The museum itself features predominantly paintings and sculptures from the early 20th century and has some absolutely wonderful works on display. I was impressed by the works of Umberto Boccioni, who I had never heard of before. The main theorist of the Italian Futurist movement, his works are vibrant and dynamic and he did some interesting sculptures as well. But again, hardly any works by women, whereas I would have expected a bit more on display for the time period the museum reflects.

After finishing up at the museum I walked over to the Castello for a visit to Decathlon (a large shop that sells every imaginable piece of sporting equipment – even snow shoes!). Suitably geared up at bargain prices for doing a bit of yoga at home I called it a day and headed home back into the warmth. May spring arrive soon!




Meandering in Milan


Last weekend I had a visit from an old schoolfriend who was keen on visiting Lake Como and Bellagio.
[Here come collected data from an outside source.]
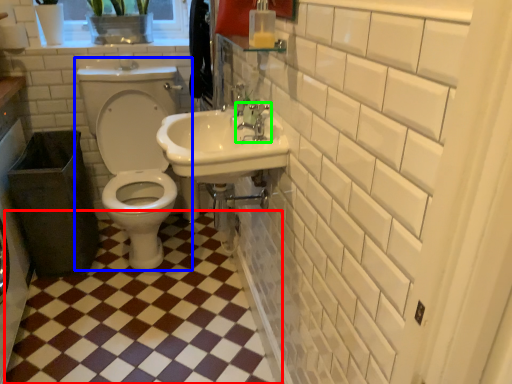
Question: Which object is positioned closest to ceramic tile (highlighted by a red box)? Select from toilet (highlighted by a blue box) and tap (highlighted by a green box).

Choices:
 (A) toilet
 (B) tap

Answer: (A)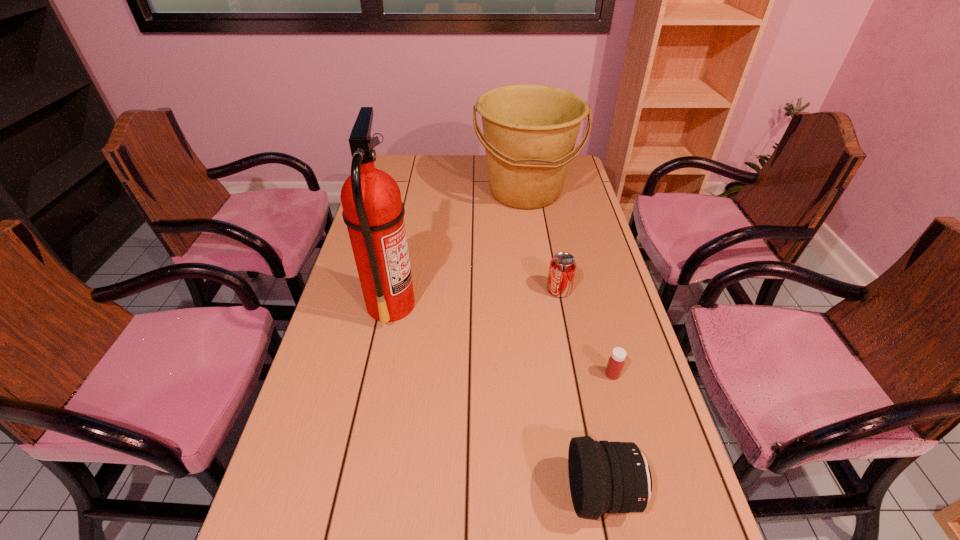
Find the location of a particular element. This screenshot has height=540, width=960. vacant space located on the side of the farthest object with the handle is located at coordinates coord(540,297).

Locate an element on the screen. The height and width of the screenshot is (540, 960). vacant region located at the front element of the telephoto lens is located at coordinates (404, 492).

Locate an element on the screen. The height and width of the screenshot is (540, 960). free location located 0.180m at the front element of the telephoto lens is located at coordinates (480, 492).

Locate an element on the screen. The image size is (960, 540). free space located 0.360m at the front element of the telephoto lens is located at coordinates (389, 492).

You are a GUI agent. You are given a task and a screenshot of the screen. Output one action in this format:
    pyautogui.click(x=<x>, y=<y>)
    Task: Click on the vacant region located on the back of the second shortest object
    This screenshot has width=960, height=540.
    Given the screenshot: What is the action you would take?
    pyautogui.click(x=546, y=225)

Where is `blank space located 0.090m on the front of the medicine`? The image size is (960, 540). blank space located 0.090m on the front of the medicine is located at coordinates (623, 414).

The width and height of the screenshot is (960, 540). I want to click on object positioned at the far edge, so click(x=530, y=130).

Locate an element on the screen. The height and width of the screenshot is (540, 960). object present at the left edge is located at coordinates pos(373,211).

Locate an element on the screen. This screenshot has width=960, height=540. bucket that is at the right edge is located at coordinates (530, 130).

At what (x,y) coordinates should I click in order to perform the action: click on telephoto lens that is positioned at the right edge. Please return your answer as a coordinate pair (x, y). The image size is (960, 540). Looking at the image, I should click on (607, 477).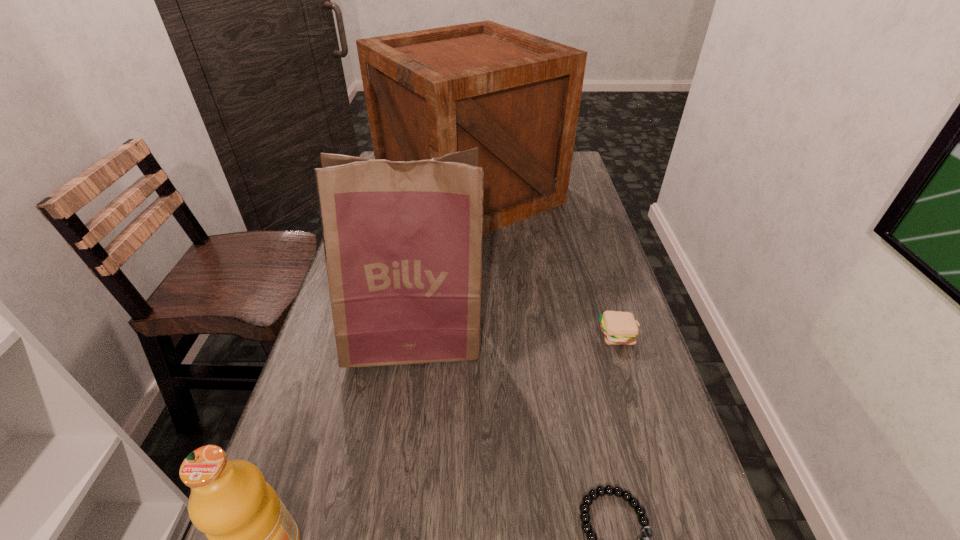
Locate an element on the screen. The width and height of the screenshot is (960, 540). box is located at coordinates (516, 96).

The image size is (960, 540). In order to click on grocery bag in this screenshot , I will do `click(403, 240)`.

What are the coordinates of `patty` in the screenshot? It's located at (619, 328).

Where is `free spot located 0.340m on the front of the farthest object`? The image size is (960, 540). free spot located 0.340m on the front of the farthest object is located at coordinates (465, 341).

Find the location of a particular element. vacant area situated 0.140m on the front-facing side of the grocery bag is located at coordinates (399, 437).

The image size is (960, 540). I want to click on free location located on the back of the fourth tallest object, so click(591, 248).

Image resolution: width=960 pixels, height=540 pixels. In order to click on object that is at the far edge in this screenshot , I will do `click(516, 96)`.

Image resolution: width=960 pixels, height=540 pixels. I want to click on box present at the left edge, so [x=516, y=96].

Identify the location of grocery bag positioned at the left edge. (403, 240).

Where is `box at the right edge`? box at the right edge is located at coordinates (516, 96).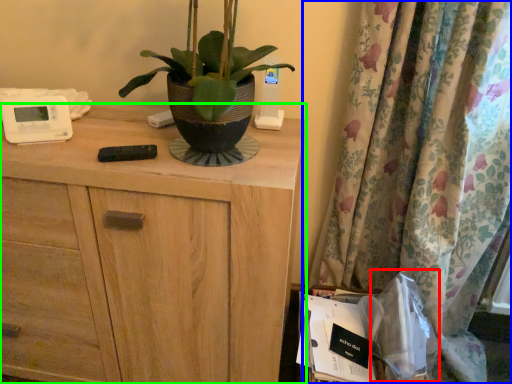
Question: Which is nearer to the paper bag (highlighted by a red box)? curtain (highlighted by a blue box) or chest of drawers (highlighted by a green box).

Choices:
 (A) curtain
 (B) chest of drawers

Answer: (A)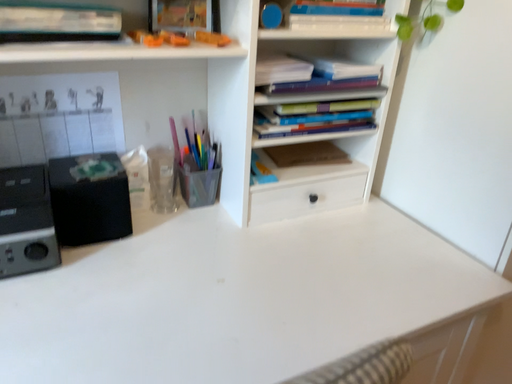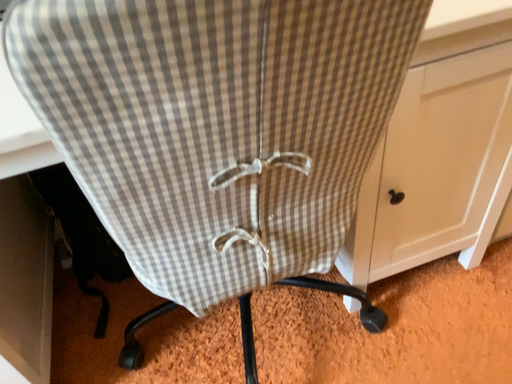
Question: How did the camera likely rotate when shooting the video?

Choices:
 (A) rotated right
 (B) rotated left

Answer: (B)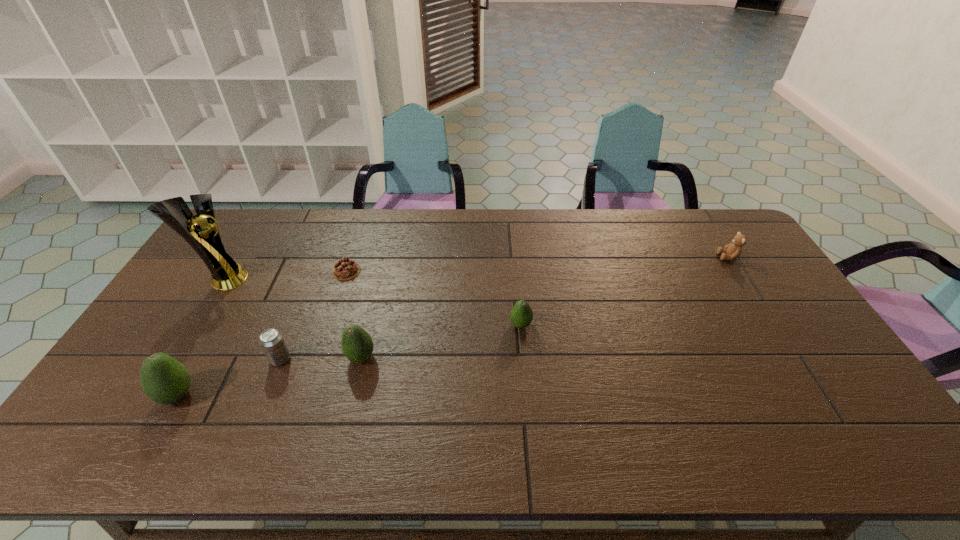
You are a GUI agent. You are given a task and a screenshot of the screen. Output one action in this format:
    pyautogui.click(x=<x>, y=<y>)
    Task: Click on the object present at the near edge
    
    Given the screenshot: What is the action you would take?
    pyautogui.click(x=165, y=380)

Find the location of a particular element. Image resolution: width=960 pixels, height=540 pixels. avocado located at the left edge is located at coordinates (165, 380).

At what (x,y) coordinates should I click in order to perform the action: click on award at the left edge. Please return your answer as a coordinate pair (x, y). Looking at the image, I should click on (226, 274).

I want to click on object that is positioned at the right edge, so click(732, 251).

You are a GUI agent. You are given a task and a screenshot of the screen. Output one action in this format:
    pyautogui.click(x=<x>, y=<y>)
    Task: Click on the object at the near left corner
    
    Given the screenshot: What is the action you would take?
    pyautogui.click(x=165, y=380)

This screenshot has height=540, width=960. What are the coordinates of `vacant region at the far edge` in the screenshot? It's located at (298, 235).

Locate an element on the screen. vacant space at the near edge is located at coordinates (182, 409).

Find the location of a particular element. vacant area at the left edge of the desktop is located at coordinates (197, 265).

In the image, there is a desktop. What are the coordinates of `vacant space at the right edge` in the screenshot? It's located at (815, 355).

The height and width of the screenshot is (540, 960). Identify the location of free space at the near left corner of the desktop. pyautogui.click(x=136, y=398).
We took a different approach from my excursion a week ago and jumped on a train from Milano Cadorna to Como first. Coming out of the station you go left on the waterfront to find the fast boat to take you to Como. Unfortunately I had erroneously aimed for the 11:10 boat, but we found out it only ran on Sundays, so we had to wait until 12:25, which gave us time to explore Como first. It’s a bustling little town with an impressive church, stalls in the market place and many shops and cafes. The latter were a blessing, as it was actually very cold and grey and suitably powered up by cappuccino and hot chocolate after our sightseeing walk, we took the ferry to Bellagio.

That was a great trip and I highly recommend this approach. The ferry takes about 40 minutes and stops at various villages, one more picturesque than the other, even in grey and overcast weather. We admired the precision throwing skills of the ferry staff who would manage to get the rope loop around the hook at each location without fail the first throw. In Bellagio we walked around for some views first and then found a cosy and warm restaurant to fuel our bodies up again against the cold. Sadly this Saturday the weather really wasn’t conducive to sitting in the sun sipping a Negroni. The boat trip back to Como went fast and this time we were in the front seats (inside!) with a great view of our entire journey.


Sunday was spent sightseeing in Milano. We headed out first for some breakfast at a pastry shop in the centre (pistachio croissants, anyone?) and then headed to the Duomo to see if we could secure tickets. The queue for buying the tickets seemed to be at least 30 minutes and the queue for getting in looked even longer, so after a brief war council we decided not to proceed with the Duomo, but instead keep walking, and enjoy the sunshine outside. We walked to the Castello Sforzesco, an impressive castle in the city that features multiple museums. We ignored the museums and explored the park behind it instead, soaking up the sun.

That put us close to our lunch venue on the rooftop of the Triennale building. A bit upmarket, but with a great view over Milan from its terrace (both inside and outside). Beautiful food too and we indulged in a spinach salad with burrata and walnuts and a fine glass of wine. After that we had to walk off the burrata and walked over to the Navigli – the canals of Milan. I didn’t know there were canals here, but someone told me about them and I can confirm this is a great place to walk around, have lunch, coffee or an aperitivo. It’s a picturesque location and we whiled away a nice hour there before heading back to the apartment. And so ended another weekend.